_Task requirements:_ Return the material word for word, starting at its first line and stopping after the line that contains "Actineo 2025, réalisé par Sociovision".

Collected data
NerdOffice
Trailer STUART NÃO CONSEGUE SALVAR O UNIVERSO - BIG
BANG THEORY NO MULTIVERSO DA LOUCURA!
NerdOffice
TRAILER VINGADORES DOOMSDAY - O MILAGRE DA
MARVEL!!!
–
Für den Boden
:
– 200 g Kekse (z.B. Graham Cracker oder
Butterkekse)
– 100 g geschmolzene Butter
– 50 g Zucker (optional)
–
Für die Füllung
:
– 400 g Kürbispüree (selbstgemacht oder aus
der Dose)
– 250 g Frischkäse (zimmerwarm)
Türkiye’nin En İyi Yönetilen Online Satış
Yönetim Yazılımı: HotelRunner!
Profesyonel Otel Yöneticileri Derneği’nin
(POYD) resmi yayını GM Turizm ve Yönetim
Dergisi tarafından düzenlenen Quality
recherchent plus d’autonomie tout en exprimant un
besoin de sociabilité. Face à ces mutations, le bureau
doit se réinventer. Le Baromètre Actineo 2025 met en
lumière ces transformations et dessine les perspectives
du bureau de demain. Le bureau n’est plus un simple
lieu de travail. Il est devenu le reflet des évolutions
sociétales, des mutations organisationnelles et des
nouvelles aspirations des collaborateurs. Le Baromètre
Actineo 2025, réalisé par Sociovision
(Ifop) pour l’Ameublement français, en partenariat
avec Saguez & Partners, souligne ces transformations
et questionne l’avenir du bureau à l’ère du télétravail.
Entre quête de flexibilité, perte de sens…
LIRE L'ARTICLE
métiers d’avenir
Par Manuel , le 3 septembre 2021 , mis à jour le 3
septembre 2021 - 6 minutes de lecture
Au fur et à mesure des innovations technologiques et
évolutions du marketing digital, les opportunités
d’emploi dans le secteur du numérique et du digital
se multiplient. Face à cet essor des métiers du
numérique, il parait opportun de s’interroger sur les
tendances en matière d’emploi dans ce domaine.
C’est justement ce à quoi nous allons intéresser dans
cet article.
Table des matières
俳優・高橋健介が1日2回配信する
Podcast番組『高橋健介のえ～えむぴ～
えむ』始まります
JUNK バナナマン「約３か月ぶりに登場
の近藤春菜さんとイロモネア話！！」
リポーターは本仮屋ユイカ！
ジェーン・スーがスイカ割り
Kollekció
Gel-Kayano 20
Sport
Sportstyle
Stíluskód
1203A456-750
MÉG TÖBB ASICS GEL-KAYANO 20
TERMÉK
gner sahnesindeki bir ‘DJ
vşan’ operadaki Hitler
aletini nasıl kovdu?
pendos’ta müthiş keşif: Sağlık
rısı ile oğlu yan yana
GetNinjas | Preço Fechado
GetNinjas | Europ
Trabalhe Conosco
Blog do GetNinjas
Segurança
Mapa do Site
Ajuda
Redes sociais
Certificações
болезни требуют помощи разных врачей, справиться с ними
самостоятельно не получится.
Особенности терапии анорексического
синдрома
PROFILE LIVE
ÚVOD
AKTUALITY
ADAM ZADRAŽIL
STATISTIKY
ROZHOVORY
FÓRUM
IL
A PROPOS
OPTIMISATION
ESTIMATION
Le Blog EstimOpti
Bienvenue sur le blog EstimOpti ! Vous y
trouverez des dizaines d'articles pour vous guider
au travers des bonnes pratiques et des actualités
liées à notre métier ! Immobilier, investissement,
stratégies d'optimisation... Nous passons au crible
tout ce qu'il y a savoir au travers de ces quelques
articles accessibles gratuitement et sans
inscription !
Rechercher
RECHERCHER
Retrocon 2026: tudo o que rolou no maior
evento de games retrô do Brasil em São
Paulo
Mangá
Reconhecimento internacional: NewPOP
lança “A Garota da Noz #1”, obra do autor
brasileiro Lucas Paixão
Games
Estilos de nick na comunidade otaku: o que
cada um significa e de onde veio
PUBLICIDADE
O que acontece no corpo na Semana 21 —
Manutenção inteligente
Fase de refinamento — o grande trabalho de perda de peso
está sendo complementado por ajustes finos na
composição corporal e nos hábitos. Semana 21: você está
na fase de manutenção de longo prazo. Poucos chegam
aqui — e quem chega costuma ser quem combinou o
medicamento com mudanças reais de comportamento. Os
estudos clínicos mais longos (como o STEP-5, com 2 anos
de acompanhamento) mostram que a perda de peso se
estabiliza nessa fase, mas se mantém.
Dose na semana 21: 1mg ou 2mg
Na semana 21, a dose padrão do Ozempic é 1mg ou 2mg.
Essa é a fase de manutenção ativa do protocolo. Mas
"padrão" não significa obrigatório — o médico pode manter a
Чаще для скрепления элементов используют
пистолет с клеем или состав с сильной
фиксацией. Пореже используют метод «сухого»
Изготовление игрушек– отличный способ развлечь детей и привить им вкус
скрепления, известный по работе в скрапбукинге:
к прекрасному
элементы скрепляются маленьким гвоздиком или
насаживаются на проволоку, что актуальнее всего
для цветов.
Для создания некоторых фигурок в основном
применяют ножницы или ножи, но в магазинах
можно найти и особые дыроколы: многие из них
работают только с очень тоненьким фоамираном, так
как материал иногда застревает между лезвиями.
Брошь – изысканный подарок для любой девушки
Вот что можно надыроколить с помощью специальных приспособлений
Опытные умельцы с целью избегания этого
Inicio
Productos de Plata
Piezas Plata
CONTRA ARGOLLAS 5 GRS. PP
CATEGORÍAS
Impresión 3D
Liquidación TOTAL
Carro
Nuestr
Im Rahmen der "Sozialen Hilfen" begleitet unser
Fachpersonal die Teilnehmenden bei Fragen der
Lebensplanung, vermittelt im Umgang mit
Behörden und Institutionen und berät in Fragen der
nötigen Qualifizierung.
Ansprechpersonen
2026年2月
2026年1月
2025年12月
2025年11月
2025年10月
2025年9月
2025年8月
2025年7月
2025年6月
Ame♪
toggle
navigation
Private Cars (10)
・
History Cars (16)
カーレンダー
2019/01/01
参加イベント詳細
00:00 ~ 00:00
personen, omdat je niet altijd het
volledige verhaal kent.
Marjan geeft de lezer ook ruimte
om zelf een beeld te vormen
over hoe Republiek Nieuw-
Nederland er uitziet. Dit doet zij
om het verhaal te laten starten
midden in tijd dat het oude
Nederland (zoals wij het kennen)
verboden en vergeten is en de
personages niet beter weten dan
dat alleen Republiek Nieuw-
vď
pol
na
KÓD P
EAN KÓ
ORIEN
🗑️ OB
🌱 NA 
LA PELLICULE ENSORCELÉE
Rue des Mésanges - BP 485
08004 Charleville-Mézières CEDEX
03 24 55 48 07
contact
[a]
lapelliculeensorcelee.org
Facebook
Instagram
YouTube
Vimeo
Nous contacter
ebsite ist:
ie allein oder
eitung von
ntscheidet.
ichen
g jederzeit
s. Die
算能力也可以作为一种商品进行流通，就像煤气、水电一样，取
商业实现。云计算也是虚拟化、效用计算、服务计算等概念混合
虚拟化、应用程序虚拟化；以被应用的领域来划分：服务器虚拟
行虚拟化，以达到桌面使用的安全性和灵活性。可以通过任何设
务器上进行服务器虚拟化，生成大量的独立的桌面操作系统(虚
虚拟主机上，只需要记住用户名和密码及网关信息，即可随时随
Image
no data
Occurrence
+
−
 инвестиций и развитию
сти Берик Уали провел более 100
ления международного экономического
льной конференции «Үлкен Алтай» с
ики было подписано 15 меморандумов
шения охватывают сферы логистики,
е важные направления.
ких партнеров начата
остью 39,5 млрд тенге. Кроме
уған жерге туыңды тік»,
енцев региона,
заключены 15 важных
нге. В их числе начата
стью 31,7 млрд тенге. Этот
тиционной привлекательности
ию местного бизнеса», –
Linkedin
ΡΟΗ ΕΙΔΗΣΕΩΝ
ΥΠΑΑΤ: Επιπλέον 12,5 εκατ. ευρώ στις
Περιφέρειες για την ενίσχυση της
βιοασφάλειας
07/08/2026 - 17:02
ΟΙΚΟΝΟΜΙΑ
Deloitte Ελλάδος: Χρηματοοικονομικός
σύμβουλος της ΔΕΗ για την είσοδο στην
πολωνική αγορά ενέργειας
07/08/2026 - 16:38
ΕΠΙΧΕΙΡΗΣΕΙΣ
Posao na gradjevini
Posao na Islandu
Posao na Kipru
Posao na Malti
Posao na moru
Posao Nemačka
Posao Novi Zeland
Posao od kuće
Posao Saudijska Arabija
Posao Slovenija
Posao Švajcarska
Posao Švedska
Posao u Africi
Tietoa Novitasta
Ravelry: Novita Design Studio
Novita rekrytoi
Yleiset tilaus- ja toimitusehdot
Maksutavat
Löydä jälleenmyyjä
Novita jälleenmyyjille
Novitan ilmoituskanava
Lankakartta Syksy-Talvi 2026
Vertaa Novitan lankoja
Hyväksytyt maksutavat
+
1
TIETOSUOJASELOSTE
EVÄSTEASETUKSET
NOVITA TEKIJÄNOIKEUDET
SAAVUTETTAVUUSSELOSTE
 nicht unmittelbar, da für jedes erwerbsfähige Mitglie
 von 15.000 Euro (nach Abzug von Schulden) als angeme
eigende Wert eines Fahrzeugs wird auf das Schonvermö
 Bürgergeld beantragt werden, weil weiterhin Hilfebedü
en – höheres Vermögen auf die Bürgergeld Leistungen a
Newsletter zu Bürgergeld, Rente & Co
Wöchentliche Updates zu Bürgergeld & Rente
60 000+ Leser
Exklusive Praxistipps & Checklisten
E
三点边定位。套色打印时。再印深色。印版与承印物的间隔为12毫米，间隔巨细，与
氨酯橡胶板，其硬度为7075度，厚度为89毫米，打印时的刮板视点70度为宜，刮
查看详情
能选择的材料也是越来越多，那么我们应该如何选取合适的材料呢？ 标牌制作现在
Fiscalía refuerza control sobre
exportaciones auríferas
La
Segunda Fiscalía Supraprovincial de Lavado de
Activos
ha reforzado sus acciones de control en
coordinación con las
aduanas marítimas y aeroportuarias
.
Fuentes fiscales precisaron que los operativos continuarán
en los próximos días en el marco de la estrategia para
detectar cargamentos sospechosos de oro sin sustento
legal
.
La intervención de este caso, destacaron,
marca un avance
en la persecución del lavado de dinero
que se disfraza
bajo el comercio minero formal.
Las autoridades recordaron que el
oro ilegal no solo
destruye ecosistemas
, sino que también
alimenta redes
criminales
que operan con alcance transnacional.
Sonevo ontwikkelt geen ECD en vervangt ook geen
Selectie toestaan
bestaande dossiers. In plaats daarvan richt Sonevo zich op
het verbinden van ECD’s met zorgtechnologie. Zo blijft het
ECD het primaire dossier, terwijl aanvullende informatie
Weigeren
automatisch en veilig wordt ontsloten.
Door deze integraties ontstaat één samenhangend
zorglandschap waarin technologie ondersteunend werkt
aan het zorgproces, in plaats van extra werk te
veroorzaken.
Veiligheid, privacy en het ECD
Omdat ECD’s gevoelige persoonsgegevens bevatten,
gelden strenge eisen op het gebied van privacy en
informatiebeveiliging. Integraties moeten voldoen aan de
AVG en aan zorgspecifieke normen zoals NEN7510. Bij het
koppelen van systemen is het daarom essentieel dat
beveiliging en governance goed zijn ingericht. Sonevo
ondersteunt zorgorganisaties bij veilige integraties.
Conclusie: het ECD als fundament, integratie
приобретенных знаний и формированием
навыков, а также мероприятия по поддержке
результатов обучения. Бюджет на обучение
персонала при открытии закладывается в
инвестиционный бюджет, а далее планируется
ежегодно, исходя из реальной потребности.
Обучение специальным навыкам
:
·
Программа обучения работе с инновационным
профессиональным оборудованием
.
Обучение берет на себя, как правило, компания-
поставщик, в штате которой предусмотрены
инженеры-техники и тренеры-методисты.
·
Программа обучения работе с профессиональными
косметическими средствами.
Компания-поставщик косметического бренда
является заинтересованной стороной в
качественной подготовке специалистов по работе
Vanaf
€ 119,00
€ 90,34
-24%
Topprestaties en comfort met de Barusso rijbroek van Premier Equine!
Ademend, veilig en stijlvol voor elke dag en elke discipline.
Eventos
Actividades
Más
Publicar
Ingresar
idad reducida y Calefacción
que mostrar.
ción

_Solution:_
NerdOffice
Trailer STUART NÃO CONSEGUE SALVAR O UNIVERSO - BIG
BANG THEORY NO MULTIVERSO DA LOUCURA!
NerdOffice
TRAILER VINGADORES DOOMSDAY - O MILAGRE DA
MARVEL!!!
–
Für den Boden
:
– 200 g Kekse (z.B. Graham Cracker oder
Butterkekse)
– 100 g geschmolzene Butter
– 50 g Zucker (optional)
–
Für die Füllung
:
– 400 g Kürbispüree (selbstgemacht oder aus
der Dose)
– 250 g Frischkäse (zimmerwarm)
Türkiye’nin En İyi Yönetilen Online Satış
Yönetim Yazılımı: HotelRunner!
Profesyonel Otel Yöneticileri Derneği’nin
(POYD) resmi yayını GM Turizm ve Yönetim
Dergisi tarafından düzenlenen Quality
recherchent plus d’autonomie tout en exprimant un
besoin de sociabilité. Face à ces mutations, le bureau
doit se réinventer. Le Baromètre Actineo 2025 met en
lumière ces transformations et dessine les perspectives
du bureau de demain. Le bureau n’est plus un simple
lieu de travail. Il est devenu le reflet des évolutions
sociétales, des mutations organisationnelles et des
nouvelles aspirations des collaborateurs. Le Baromètre
Actineo 2025, réalisé par Sociovision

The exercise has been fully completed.